I just reviewed the Rapoo Wireless Stereo Headset H8030 the other day, and I remarked how not very often it was that I got to review a non-Bluetooth, desktop-or-laptop only headset. Well, it looks like when it rains, it pours.
Here I am again, reviewing another headset for the nth time, and it turns out it’s another desktop-or-laptop only kind. Only this time, it’s also wired, not wireless.
I’d like to introduce you to the Logitech USB Headset H540.
It’s a simple headset, really. There’s nothing else included in the box, save for a user’s guide.
First of all,the H540′s wired to connect to your computer via the USB port the old fashioned way, with a long, robust cord. No dice trying it out on your tablet or cellphone, not unless your device’s got a USB port, which I seriously doubt. (The User’s Guide advises you not to connect it to a USB hub, for that matter; I guess it has something to do with the power requirements and the boom microphone. I don’t really know.)
In a world where Bluetooth or the 2.4GHz wireless spec has taken hold, it’s kinda odd to have a wired headset. I wouldn’t put it past Logitech to have this headset made by the people behind the Rapoo-branded gear, they’re usually the culprit. But still and all, it’s kinda nice not to have to worry about sporadic dropouts in signal, which still bugs Bluetooth headsets to this day.
Second of all, the H540 is a very light headset, all shiny black plastic and nice leatherette padding. There’s none of that restrictive, hot, heavy head clasp of other headsets like the Marshall Monitor, and none of that invasive and bothersome ear-intrusion of the various in-ear models. This one is light and airy, and you can hardly notice you’re wearing it, if not for the heavy-duty, long USB cable connecting you to your computer.
The ear cushions swivel just the tiniest bit, but that’s all the movement you’re going to get from this one. The headband is nicely padded, and extends to fit most head sizes. It allows a lot of the ambient sound to come in, which isn’t really necessary since you’re just sitting in front of your computer. But it feels good on your head.
There is a rotating boom microphone placed on the right earpiece for chatting or videoconferencing, but swivels up conveniently out of the way if you’re just listening to music or watching a video on your computer. I assume that the mic’s always on, because there is a light on the cord that turns red if you place the microphone on mute, which you have to do deliberately—there is a mute button on the right earpiece for that.

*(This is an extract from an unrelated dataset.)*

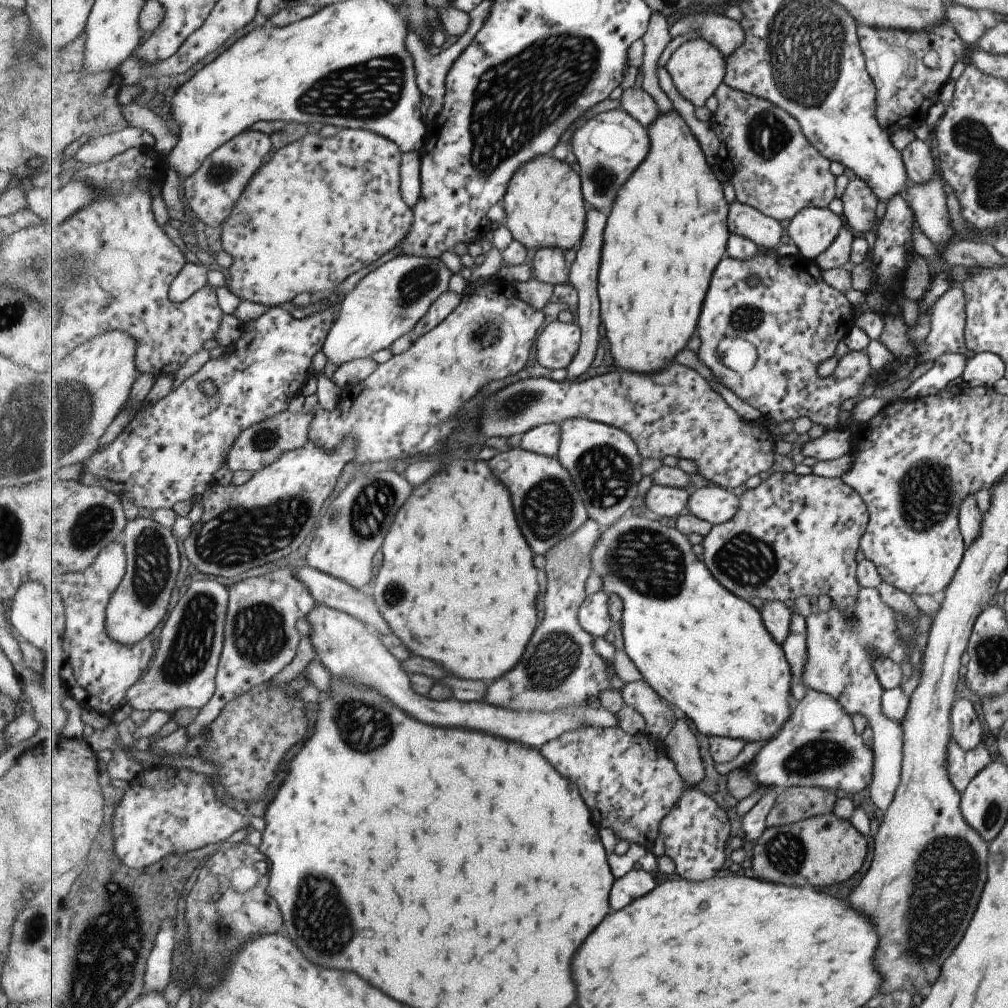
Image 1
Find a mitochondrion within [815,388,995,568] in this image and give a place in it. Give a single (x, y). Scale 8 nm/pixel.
(926, 495)

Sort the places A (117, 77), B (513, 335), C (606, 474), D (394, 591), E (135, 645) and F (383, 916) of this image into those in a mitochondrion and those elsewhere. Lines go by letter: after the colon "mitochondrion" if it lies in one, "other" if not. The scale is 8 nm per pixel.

It doesn’t just work if you connect it to the USB port. You have to turn on the headset and mic by setting the sound input/output to the H540 using System Preferences. (At least that’s how you do it on Macs, and I assume it’s similar for Windows PCs.) You can turn the sound up or down on your computer directly on the headset, as there are buttons for volume control on the right earpiece as well.

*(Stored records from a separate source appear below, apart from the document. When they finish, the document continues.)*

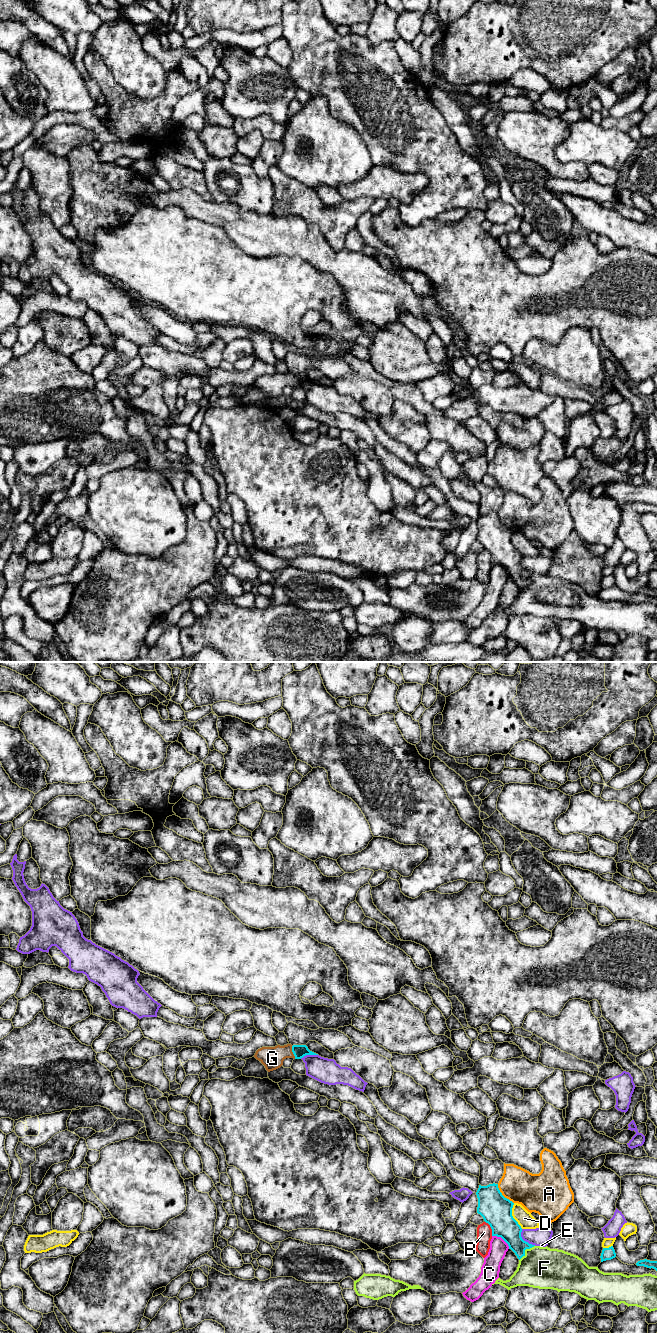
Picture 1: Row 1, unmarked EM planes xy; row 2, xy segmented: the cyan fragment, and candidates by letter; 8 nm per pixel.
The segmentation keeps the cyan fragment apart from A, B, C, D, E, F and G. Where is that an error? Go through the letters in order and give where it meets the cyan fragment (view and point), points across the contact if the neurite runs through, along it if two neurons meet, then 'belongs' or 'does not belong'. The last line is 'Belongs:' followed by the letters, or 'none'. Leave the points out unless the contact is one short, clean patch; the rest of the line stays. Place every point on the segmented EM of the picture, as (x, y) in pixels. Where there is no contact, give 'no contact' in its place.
A: xy (502, 1195) | does not belong
B: xy (491, 1228) | does not belong
C: xy (502, 1238) | does not belong
D: xy (512, 1216) | does not belong
E: xy (523, 1240) | does not belong
F: xy (524, 1251) | does not belong
G: xy (292, 1051) | across xy (299, 1051), (292, 1051), (280, 1052), (272, 1058) | belongs
Belongs: G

Let’s get to the good part: listening.
I’ve said that the H540 is a light headset, and that extends to the listening part. It reproduces music quite adequately enough, but it can’t seem to handle the top end quite well.

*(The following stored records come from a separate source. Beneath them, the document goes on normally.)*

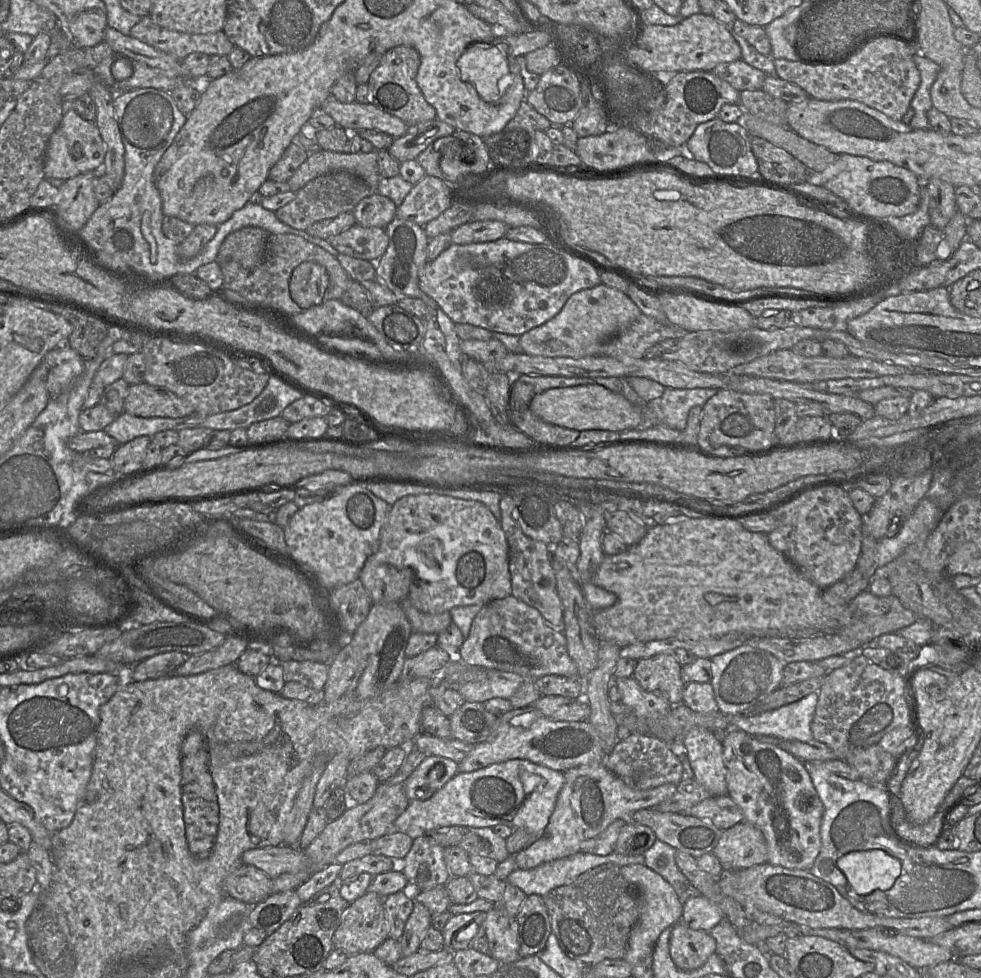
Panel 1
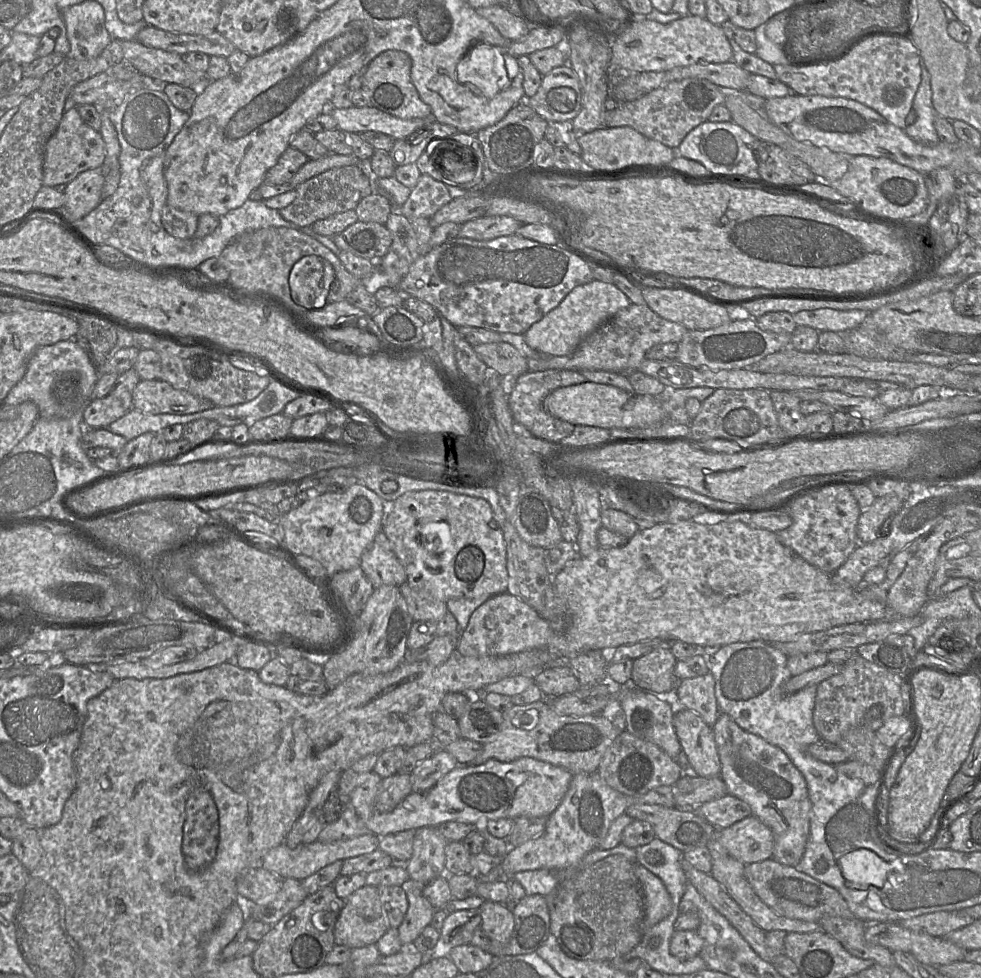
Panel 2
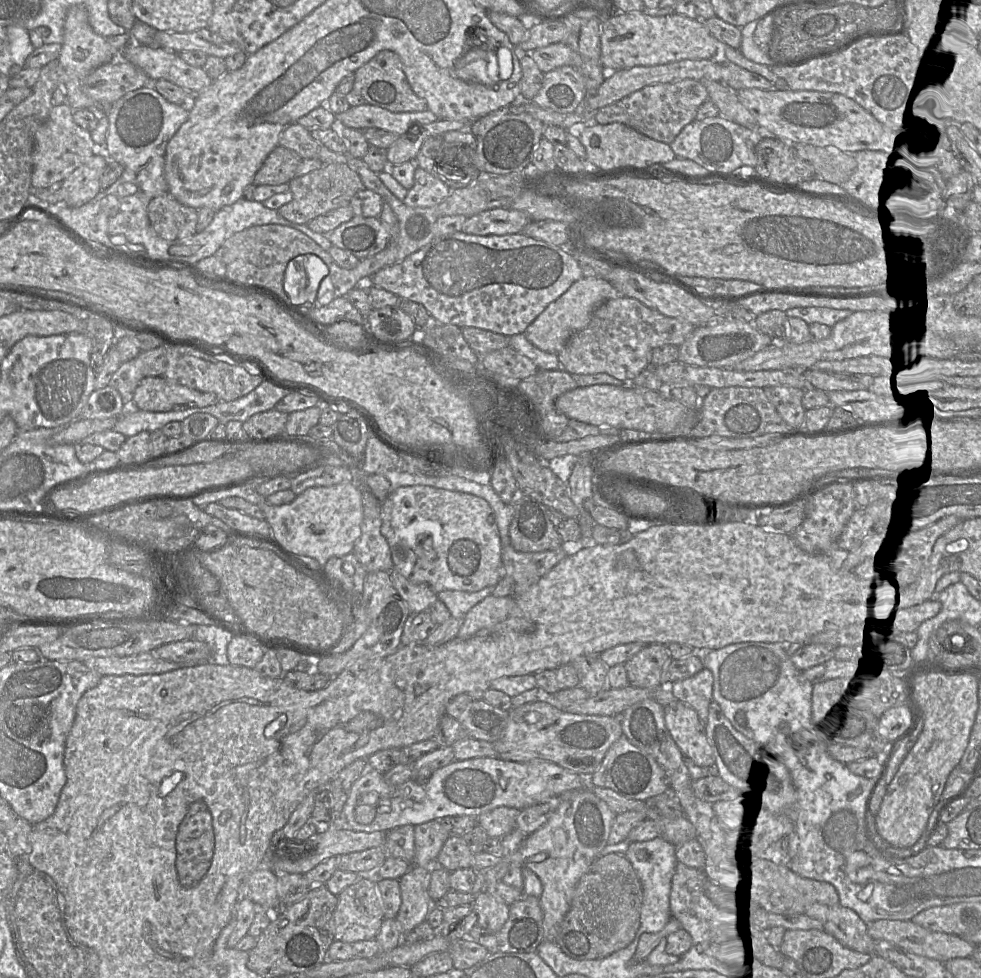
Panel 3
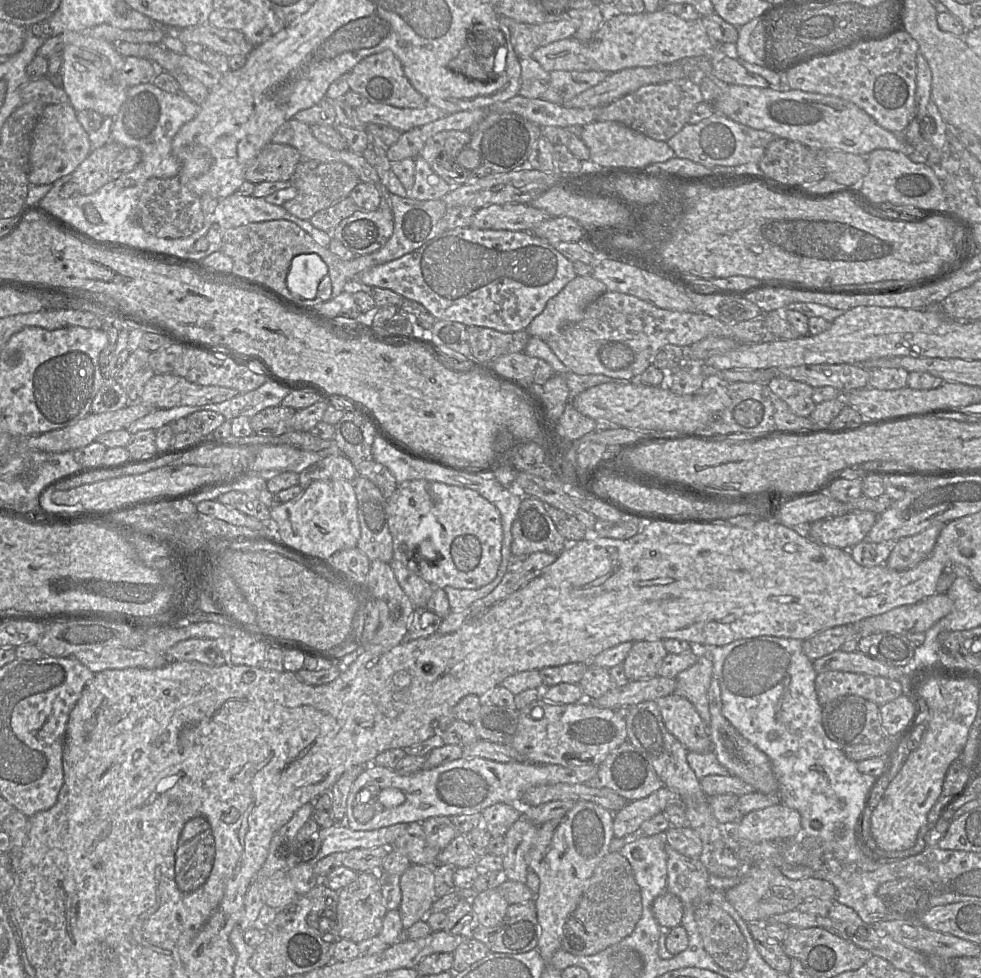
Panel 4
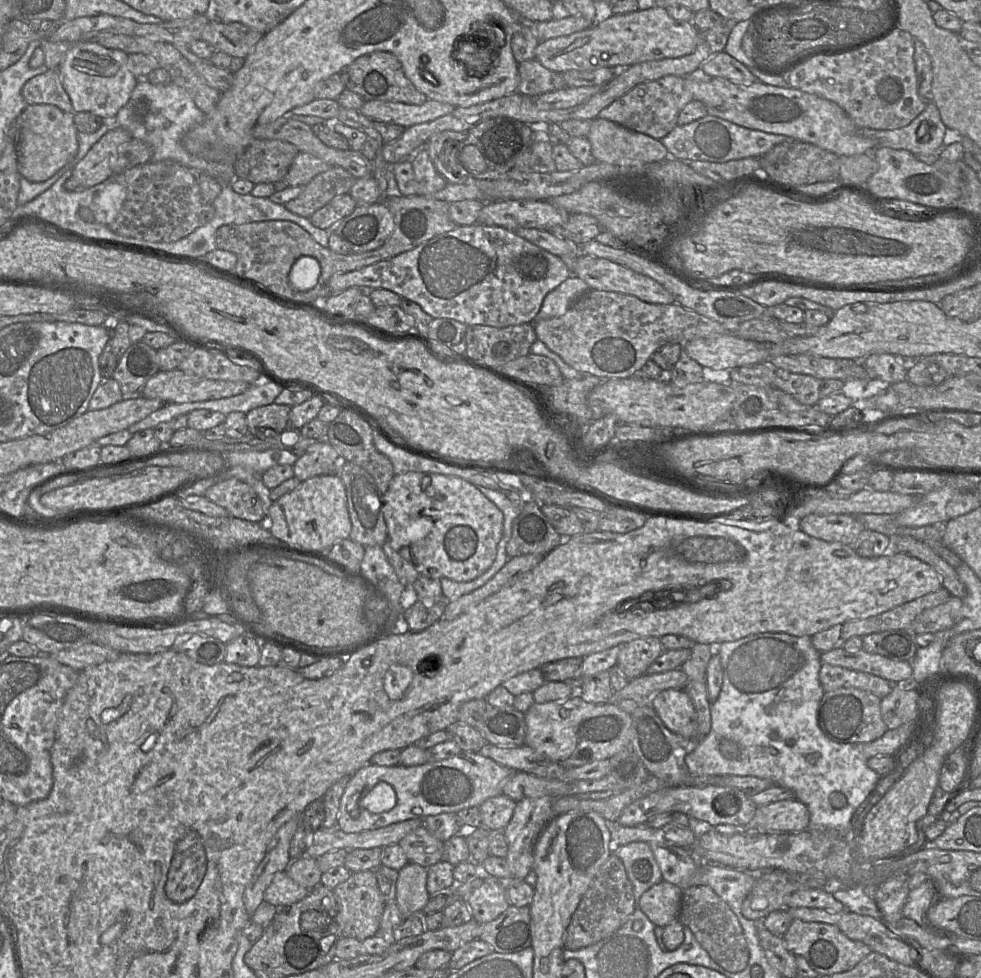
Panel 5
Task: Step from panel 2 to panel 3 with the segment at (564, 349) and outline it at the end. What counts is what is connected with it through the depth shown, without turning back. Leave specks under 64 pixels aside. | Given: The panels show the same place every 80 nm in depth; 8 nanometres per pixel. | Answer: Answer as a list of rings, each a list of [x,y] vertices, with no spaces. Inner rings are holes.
[[[582,277],[575,281],[566,292],[551,302],[537,318],[526,328],[526,338],[540,350],[558,353],[567,340],[576,332],[585,328],[594,310],[603,302],[622,296],[606,279]]]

For example, Natalie Imbruglia’s Wrong Impression kinda turned out wrong when played on iTunes at maximum volume, and so did Jennifer Hudson’s Spotlight. The H540 did better when playing more reasonably sedate tunes, but I noticed that most songs on the higher, noisier end gave it conniptions. As long as you don’t push it to the limit though, the H540 should do just fine.
At least it played audio really well with Skype and FaceTime connections, and for general use, the H540 is a fine, light pair that you could wear for hours in front of your laptop or desktop computer. There are no signal drops or audio artifacts to speak of, as the headset, after all, is wired, which is an easy, if a bit cumbersome, tradeoff.
If you want one, the Logitech USB Headset H540 is now available at most computer accessory stores or audio shops, and goes for P2,580.00.